(Recorded data)
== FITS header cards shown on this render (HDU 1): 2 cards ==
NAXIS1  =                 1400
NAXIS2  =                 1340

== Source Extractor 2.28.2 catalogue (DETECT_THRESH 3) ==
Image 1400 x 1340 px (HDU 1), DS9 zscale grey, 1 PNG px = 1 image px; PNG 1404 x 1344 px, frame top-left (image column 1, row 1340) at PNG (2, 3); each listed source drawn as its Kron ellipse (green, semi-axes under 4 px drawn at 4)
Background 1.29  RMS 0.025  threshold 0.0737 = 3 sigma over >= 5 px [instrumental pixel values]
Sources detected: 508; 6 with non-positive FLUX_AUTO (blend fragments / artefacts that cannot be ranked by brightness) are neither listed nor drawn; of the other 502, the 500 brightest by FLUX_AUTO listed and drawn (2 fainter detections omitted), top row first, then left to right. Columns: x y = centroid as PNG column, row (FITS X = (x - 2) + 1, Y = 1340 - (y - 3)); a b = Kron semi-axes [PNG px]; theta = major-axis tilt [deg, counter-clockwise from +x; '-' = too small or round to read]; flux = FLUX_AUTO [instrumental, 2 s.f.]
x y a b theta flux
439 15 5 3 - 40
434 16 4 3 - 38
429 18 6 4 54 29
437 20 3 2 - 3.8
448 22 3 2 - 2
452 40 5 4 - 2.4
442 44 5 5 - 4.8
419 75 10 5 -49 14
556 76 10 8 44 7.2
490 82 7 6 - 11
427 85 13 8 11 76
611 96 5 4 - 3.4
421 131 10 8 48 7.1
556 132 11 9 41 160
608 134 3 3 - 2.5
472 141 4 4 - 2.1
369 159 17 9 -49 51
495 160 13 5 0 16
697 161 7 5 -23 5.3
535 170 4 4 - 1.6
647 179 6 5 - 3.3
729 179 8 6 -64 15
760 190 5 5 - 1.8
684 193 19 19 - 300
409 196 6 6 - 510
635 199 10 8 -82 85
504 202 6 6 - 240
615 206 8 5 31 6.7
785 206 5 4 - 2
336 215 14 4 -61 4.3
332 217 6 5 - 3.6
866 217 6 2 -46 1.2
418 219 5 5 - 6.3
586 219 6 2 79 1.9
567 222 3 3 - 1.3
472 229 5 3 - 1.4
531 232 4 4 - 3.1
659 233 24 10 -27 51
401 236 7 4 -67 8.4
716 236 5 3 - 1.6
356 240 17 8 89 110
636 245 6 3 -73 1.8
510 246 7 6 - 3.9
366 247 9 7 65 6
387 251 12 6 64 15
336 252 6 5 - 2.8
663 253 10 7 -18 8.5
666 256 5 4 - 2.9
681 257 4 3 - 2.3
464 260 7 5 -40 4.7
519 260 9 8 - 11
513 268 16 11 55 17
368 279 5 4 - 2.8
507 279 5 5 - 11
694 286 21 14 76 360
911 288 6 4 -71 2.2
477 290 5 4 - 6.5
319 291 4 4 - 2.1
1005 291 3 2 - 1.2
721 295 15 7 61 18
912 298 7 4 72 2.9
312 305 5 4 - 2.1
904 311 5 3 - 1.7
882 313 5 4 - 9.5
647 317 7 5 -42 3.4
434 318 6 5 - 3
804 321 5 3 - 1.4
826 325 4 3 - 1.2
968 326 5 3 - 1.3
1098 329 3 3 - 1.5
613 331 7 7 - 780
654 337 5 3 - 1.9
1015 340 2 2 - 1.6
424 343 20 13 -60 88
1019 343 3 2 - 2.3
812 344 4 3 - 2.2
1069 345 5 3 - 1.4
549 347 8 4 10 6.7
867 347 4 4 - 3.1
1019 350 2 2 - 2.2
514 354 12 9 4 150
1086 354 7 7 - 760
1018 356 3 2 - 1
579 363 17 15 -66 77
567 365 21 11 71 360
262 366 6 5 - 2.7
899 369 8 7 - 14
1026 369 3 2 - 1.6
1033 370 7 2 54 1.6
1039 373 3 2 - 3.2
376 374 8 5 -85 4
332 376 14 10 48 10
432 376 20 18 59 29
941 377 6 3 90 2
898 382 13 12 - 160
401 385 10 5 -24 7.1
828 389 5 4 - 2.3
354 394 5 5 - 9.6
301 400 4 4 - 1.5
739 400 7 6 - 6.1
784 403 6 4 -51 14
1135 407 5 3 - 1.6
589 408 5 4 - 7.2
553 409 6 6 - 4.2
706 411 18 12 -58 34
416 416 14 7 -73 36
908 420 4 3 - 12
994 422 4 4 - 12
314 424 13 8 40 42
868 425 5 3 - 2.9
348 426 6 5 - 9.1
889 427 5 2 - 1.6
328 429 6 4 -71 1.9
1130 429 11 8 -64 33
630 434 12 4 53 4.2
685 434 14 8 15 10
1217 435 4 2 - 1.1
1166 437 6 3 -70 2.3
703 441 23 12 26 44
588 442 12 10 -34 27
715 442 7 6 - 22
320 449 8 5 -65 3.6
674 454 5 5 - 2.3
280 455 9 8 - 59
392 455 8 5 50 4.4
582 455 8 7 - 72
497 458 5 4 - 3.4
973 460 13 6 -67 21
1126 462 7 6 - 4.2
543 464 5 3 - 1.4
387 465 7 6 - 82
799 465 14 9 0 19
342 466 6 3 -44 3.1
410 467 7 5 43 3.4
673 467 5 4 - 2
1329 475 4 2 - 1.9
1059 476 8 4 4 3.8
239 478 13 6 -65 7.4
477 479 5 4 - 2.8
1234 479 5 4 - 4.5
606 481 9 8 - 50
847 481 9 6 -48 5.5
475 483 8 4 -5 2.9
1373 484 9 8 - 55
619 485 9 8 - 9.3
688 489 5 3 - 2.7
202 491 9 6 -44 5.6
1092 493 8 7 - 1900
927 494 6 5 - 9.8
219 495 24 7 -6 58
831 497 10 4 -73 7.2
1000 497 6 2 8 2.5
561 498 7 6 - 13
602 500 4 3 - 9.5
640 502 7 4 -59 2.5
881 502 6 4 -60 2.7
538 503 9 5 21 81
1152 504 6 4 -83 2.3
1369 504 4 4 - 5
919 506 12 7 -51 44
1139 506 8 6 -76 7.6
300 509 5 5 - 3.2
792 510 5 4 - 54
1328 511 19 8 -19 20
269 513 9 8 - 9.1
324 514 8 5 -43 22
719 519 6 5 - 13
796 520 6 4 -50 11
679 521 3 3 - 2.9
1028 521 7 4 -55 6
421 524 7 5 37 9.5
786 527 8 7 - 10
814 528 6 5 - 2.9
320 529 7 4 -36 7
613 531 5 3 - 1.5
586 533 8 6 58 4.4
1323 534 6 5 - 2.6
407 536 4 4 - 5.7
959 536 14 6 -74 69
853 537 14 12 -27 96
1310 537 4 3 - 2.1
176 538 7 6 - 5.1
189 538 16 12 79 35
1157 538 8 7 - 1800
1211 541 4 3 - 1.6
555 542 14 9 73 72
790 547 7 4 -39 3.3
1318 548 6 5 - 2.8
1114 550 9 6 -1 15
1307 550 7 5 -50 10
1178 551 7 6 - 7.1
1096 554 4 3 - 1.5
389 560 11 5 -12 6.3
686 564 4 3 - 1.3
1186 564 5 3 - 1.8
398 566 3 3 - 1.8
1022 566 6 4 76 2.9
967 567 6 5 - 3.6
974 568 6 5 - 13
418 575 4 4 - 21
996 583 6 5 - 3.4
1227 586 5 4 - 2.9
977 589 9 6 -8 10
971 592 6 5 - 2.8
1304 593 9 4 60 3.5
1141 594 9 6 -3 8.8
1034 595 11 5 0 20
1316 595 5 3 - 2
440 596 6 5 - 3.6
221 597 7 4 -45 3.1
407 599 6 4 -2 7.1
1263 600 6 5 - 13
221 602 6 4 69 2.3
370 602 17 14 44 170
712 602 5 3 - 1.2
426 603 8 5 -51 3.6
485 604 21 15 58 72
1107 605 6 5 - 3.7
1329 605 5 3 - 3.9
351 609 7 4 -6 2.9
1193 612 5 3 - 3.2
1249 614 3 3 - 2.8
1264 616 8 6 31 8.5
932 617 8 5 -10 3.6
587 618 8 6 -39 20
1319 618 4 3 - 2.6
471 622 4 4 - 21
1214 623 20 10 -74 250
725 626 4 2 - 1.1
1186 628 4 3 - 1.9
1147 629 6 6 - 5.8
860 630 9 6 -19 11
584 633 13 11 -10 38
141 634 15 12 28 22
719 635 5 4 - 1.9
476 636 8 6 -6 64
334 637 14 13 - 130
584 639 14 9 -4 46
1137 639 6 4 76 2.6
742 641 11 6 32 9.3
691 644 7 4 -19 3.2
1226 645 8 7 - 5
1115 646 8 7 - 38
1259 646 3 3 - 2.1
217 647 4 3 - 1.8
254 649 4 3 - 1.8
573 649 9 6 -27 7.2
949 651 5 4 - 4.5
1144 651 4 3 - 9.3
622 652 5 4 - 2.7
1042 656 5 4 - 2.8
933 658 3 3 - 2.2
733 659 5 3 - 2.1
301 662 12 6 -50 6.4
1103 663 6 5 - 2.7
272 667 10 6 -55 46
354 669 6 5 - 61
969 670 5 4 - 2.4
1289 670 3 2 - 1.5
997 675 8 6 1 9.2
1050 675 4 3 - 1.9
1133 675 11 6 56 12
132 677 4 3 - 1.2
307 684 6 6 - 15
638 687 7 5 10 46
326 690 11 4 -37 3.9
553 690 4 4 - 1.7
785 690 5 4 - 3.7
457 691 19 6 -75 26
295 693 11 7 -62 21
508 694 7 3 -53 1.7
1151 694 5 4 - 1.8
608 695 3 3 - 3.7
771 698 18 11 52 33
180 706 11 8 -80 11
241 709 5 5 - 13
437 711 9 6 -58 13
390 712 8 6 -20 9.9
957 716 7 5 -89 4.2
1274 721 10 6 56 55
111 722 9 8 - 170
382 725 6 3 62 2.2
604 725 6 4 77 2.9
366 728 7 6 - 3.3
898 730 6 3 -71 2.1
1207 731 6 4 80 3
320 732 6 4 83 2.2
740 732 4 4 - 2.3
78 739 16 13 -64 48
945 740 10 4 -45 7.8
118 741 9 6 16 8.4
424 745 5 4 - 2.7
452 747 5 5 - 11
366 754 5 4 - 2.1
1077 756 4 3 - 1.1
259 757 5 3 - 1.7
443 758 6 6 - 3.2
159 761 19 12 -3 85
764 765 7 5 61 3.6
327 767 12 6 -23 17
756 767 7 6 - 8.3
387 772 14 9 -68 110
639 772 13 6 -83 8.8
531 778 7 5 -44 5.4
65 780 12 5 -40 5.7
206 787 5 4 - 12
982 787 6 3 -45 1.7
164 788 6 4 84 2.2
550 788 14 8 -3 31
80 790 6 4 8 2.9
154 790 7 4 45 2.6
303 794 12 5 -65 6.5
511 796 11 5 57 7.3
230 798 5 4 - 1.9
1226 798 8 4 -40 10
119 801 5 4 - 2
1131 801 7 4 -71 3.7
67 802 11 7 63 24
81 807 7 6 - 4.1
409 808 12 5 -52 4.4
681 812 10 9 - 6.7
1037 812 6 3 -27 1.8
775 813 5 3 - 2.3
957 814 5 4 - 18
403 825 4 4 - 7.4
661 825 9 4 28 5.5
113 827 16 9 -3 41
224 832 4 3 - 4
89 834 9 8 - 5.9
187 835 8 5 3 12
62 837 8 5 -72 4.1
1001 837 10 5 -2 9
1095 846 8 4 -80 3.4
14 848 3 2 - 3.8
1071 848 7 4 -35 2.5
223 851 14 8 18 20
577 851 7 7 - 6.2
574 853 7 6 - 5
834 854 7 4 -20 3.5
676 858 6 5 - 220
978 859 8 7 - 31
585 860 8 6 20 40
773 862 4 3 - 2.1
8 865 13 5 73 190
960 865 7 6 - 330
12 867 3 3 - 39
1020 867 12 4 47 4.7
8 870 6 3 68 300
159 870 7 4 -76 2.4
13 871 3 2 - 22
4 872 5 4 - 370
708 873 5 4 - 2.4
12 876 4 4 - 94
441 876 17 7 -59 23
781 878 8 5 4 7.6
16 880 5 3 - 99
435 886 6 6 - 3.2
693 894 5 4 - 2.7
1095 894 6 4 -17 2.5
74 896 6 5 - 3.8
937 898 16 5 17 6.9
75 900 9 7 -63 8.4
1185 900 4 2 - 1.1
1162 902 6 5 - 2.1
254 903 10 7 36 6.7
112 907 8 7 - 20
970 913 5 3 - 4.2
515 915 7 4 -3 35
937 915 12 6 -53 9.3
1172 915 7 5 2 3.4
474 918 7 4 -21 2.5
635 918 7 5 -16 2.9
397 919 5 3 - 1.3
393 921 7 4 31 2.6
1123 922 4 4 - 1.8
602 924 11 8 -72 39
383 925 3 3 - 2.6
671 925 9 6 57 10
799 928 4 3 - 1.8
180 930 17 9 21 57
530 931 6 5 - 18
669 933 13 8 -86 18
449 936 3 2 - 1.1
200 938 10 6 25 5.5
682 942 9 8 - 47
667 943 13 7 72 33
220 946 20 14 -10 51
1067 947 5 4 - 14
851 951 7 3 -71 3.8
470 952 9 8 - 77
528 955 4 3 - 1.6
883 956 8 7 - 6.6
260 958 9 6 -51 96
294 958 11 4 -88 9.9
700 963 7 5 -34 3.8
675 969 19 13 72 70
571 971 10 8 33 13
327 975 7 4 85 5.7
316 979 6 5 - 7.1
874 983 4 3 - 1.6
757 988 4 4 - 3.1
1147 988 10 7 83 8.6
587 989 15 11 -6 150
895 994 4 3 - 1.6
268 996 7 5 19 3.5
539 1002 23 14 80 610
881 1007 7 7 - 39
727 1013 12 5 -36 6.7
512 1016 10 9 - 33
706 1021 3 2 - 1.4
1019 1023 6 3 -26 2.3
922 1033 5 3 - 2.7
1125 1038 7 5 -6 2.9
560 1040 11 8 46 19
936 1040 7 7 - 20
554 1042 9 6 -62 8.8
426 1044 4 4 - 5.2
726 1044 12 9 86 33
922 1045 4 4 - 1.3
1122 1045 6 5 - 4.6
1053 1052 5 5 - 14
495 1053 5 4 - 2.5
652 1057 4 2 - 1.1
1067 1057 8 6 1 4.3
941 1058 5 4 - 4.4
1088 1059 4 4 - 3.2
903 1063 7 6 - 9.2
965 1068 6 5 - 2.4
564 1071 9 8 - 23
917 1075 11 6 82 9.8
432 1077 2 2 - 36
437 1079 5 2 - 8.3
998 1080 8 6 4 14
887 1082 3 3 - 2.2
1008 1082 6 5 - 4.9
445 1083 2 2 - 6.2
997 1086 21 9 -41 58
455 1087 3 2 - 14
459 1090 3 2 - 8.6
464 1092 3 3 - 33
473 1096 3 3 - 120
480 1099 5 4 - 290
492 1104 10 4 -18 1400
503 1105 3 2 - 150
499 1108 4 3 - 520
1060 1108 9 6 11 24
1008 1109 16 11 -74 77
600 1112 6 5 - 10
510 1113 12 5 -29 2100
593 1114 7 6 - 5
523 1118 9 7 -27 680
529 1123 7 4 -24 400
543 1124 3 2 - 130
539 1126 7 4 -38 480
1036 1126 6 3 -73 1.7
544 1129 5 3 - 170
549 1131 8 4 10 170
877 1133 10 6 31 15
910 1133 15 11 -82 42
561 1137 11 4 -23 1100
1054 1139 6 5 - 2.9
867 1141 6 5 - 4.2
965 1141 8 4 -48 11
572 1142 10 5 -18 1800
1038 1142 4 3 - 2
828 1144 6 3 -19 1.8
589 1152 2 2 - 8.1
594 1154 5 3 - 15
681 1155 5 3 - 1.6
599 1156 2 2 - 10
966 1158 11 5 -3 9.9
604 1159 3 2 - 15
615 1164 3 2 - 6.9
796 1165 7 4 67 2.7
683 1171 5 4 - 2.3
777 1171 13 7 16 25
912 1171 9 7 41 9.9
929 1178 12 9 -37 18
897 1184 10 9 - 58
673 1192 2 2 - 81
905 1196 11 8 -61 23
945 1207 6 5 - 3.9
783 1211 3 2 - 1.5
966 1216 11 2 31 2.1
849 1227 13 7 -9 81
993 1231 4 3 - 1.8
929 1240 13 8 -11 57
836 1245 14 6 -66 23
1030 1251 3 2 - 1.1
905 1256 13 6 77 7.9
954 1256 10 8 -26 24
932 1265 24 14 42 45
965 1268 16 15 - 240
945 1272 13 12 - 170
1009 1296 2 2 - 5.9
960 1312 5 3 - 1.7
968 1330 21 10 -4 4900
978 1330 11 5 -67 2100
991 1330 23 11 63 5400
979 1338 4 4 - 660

*Aim of the exercise*. Find each line in the records above that contains the string "flux" and copy those lines out.

*The solution*.
Sources detected: 508; 6 with non-positive FLUX_AUTO (blend fragments / artefacts that cannot be ranked by brightness) are neither listed nor drawn; of the other 502, the 500 brightest by FLUX_AUTO listed and drawn (2 fainter detections omitted), top row first, then left to right. Columns: x y = centroid as PNG column, row (FITS X = (x - 2) + 1, Y = 1340 - (y - 3)); a b = Kron semi-axes [PNG px]; theta = major-axis tilt [deg, counter-clockwise from +x; '-' = too small or round to read]; flux = FLUX_AUTO [instrumental, 2 s.f.]
x y a b theta flux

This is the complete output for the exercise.